===== Exercise materials =====

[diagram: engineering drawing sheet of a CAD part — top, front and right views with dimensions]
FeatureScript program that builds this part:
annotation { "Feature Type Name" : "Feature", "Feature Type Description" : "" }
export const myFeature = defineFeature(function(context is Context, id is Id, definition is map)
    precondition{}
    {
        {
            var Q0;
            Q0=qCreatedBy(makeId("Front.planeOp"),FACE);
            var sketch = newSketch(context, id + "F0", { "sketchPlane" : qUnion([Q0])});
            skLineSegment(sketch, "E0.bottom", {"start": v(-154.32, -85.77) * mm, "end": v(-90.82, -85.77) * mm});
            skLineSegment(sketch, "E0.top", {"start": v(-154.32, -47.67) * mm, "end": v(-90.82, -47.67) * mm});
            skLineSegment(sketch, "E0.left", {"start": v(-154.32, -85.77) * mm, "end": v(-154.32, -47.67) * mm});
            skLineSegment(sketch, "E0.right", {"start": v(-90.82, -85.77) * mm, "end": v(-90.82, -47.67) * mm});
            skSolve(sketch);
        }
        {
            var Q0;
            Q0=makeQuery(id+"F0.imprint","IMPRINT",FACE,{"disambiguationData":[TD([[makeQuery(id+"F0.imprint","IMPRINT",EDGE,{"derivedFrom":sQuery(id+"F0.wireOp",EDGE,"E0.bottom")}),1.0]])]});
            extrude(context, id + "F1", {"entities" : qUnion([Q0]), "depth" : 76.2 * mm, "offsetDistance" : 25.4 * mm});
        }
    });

=====

What to do:
Please put every line of the items above into a JSON list of strings, one string per line, leaving out blank lines.

Exercise result:
[
  "[diagram: engineering drawing sheet of a CAD part — top, front and right views with dimensions]",
  "FeatureScript program that builds this part:",
  "annotation { \"Feature Type Name\" : \"Feature\", \"Feature Type Description\" : \"\" }",
  "export const myFeature = defineFeature(function(context is Context, id is Id, definition is map)",
  "    precondition{}",
  "    {",
  "        {",
  "            var Q0;",
  "            Q0=qCreatedBy(makeId(\"Front.planeOp\"),FACE);",
  "            var sketch = newSketch(context, id + \"F0\", { \"sketchPlane\" : qUnion([Q0])});",
  "            skLineSegment(sketch, \"E0.bottom\", {\"start\": v(-154.32, -85.77) * mm, \"end\": v(-90.82, -85.77) * mm});",
  "            skLineSegment(sketch, \"E0.top\", {\"start\": v(-154.32, -47.67) * mm, \"end\": v(-90.82, -47.67) * mm});",
  "            skLineSegment(sketch, \"E0.left\", {\"start\": v(-154.32, -85.77) * mm, \"end\": v(-154.32, -47.67) * mm});",
  "            skLineSegment(sketch, \"E0.right\", {\"start\": v(-90.82, -85.77) * mm, \"end\": v(-90.82, -47.67) * mm});",
  "            skSolve(sketch);",
  "        }",
  "        {",
  "            var Q0;",
  "            Q0=makeQuery(id+\"F0.imprint\",\"IMPRINT\",FACE,{\"disambiguationData\":[TD([[makeQuery(id+\"F0.imprint\",\"IMPRINT\",EDGE,{\"derivedFrom\":sQuery(id+\"F0.wireOp\",EDGE,\"E0.bottom\")}),1.0]])]});",
  "            extrude(context, id + \"F1\", {\"entities\" : qUnion([Q0]), \"depth\" : 76.2 * mm, \"offsetDistance\" : 25.4 * mm});",
  "        }",
  "    });"
]